Es vergeht kaum eine Woche ohne neue Schreckensmeldungen: Hier hat ein Chefredaktor nicht mehr schreiben können, was er gerne geschrieben hatte, dort wurden einem Reporter die brillantesten Stellen seiner Reportage abge­klemmt, und anderswo werden bereits journalistische Ideen in statu nascendi unterdrückt (noch bevor sie ganz geboren sind). Unsere «grosse» Presse wimmelt von brillanten Redaktoren, die leider ihre Brillanz nicht mehr zeigen dürfen, die ständig ihre besten Ideen vernichten müssen – so klagen sie unablässig-herzbewegend.

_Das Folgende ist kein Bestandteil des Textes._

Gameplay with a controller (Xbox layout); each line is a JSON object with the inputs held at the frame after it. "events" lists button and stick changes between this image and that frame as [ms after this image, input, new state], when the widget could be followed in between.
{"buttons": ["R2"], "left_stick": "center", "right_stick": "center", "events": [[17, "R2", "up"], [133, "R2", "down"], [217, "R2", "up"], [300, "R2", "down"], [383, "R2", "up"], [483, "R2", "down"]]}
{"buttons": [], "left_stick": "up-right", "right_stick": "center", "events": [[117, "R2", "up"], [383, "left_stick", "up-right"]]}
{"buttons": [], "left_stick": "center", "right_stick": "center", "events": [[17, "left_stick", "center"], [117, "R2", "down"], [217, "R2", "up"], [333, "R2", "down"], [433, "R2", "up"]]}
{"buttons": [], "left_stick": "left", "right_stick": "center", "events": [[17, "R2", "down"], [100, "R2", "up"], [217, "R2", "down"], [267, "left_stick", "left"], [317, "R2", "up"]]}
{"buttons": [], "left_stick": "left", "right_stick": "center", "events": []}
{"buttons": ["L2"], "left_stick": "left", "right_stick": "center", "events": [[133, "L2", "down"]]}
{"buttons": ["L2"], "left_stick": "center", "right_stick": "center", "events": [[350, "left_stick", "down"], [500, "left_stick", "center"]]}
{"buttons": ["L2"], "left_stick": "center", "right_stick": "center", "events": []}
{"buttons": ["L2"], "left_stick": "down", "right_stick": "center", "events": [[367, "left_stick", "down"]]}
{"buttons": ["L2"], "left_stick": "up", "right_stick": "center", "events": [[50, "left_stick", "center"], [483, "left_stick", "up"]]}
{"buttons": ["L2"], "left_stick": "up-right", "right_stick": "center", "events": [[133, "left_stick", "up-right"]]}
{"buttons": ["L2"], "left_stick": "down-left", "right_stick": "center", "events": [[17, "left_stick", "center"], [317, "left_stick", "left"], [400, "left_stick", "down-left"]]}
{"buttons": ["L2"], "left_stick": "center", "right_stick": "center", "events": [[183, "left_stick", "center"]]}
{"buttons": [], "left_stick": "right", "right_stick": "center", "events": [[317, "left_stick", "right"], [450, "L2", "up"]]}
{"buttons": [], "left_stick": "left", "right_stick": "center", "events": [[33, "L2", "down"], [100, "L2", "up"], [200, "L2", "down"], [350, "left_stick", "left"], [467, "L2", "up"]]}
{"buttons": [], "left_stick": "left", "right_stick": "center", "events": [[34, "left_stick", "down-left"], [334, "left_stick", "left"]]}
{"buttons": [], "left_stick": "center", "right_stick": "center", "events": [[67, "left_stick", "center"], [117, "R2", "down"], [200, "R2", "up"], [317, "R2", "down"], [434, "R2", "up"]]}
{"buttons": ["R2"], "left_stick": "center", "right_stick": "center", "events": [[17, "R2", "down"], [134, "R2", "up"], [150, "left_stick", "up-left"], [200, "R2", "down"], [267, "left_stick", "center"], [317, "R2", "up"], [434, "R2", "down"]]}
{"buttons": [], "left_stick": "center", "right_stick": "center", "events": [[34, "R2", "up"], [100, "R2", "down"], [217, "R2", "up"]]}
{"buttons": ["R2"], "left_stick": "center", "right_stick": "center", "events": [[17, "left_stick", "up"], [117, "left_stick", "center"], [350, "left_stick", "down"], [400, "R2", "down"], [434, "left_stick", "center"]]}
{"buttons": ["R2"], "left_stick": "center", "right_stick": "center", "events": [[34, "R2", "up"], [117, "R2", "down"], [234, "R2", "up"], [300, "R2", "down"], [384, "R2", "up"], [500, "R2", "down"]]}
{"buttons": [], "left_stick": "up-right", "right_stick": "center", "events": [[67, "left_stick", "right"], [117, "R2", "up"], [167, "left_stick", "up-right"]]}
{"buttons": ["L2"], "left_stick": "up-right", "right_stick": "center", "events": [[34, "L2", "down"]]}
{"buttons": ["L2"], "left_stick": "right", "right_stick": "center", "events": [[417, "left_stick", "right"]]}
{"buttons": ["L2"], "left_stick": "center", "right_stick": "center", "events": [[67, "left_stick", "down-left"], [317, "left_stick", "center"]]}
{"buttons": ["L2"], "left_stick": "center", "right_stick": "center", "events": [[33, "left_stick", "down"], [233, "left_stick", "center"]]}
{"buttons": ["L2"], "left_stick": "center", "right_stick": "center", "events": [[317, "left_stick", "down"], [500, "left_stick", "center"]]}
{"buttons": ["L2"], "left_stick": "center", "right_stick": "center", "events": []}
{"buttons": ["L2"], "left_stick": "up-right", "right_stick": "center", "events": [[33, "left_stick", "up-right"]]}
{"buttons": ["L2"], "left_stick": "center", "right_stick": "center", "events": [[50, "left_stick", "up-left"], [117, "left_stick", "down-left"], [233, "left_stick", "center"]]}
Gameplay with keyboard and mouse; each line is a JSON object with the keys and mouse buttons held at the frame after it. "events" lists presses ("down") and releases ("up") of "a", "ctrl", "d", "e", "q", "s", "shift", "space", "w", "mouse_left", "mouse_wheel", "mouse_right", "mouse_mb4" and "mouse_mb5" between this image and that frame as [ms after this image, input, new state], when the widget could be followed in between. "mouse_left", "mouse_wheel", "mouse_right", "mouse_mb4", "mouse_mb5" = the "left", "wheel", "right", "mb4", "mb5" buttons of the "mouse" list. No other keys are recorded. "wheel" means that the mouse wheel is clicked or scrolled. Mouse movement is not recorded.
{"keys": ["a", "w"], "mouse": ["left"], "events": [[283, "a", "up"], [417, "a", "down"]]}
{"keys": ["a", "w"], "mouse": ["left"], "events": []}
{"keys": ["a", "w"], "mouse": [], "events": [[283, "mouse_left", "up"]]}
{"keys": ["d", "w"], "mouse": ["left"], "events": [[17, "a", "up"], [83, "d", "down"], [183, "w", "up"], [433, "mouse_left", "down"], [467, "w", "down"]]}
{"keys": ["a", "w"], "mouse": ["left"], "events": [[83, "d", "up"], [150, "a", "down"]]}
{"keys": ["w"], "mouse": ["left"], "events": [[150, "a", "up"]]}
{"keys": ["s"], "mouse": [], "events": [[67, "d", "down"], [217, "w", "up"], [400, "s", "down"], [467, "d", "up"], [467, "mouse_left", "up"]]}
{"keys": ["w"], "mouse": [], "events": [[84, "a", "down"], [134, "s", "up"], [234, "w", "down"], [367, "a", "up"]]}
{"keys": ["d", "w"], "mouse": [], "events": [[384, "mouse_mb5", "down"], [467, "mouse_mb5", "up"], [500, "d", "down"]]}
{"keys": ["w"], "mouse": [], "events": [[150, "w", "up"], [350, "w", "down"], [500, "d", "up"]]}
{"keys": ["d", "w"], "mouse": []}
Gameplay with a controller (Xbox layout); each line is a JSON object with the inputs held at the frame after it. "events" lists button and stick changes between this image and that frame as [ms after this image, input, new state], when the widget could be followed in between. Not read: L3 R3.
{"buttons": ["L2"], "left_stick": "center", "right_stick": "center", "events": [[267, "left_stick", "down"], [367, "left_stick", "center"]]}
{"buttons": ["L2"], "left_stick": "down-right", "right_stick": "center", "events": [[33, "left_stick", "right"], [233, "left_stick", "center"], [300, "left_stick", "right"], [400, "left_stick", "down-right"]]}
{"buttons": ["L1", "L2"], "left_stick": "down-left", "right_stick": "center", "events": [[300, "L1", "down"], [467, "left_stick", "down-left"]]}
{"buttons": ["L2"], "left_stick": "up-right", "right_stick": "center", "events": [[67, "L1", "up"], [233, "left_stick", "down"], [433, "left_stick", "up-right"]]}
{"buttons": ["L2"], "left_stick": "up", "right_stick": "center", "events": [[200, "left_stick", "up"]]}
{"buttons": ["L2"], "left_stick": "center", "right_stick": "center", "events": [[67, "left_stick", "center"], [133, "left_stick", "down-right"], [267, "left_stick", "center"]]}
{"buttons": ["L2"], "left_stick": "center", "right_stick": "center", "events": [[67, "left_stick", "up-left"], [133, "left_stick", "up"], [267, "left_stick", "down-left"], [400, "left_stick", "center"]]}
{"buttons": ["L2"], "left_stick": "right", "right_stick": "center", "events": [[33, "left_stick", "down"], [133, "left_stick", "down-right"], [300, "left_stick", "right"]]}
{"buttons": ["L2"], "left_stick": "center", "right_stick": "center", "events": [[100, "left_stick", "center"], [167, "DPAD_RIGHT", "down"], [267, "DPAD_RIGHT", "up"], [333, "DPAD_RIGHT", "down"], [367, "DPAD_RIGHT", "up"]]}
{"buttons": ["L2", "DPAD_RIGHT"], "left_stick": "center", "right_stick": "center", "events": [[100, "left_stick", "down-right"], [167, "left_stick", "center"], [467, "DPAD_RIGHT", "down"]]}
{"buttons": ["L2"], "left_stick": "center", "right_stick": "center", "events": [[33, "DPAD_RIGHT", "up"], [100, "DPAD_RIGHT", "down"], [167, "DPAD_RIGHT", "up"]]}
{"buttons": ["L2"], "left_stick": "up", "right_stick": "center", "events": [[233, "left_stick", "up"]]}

Uns hat es das Herz bewegt. Wir möchten hilfreich einspringen, und die WoZ hat sich deshalb entschlossen, einen neuen Preis zu stiften, welcher jährlich verliehen wird. Wir nennen ihn Wulitzer-Preis, in Anlehnung, natürlich, an den Pulitzer-Preis, der in den USA die besten journalistischen Arbeiten krönt, und in Anlehnung an den bekannten Wulitzer-Schallplattenautomaten. Das Klagelied vom unterdrückten-aber-wenn-er-könnte-wie-er-wollte-total-begabten-und-subversiven Journalisten ist nämlich wie eine Schallplatte, die man, kaum taucht ein Redaktor irgendwo auf, hören muss; jedoch, im Unterschied zu den metallenen Automaten, schon bevor man den Knopf gedrückt hat.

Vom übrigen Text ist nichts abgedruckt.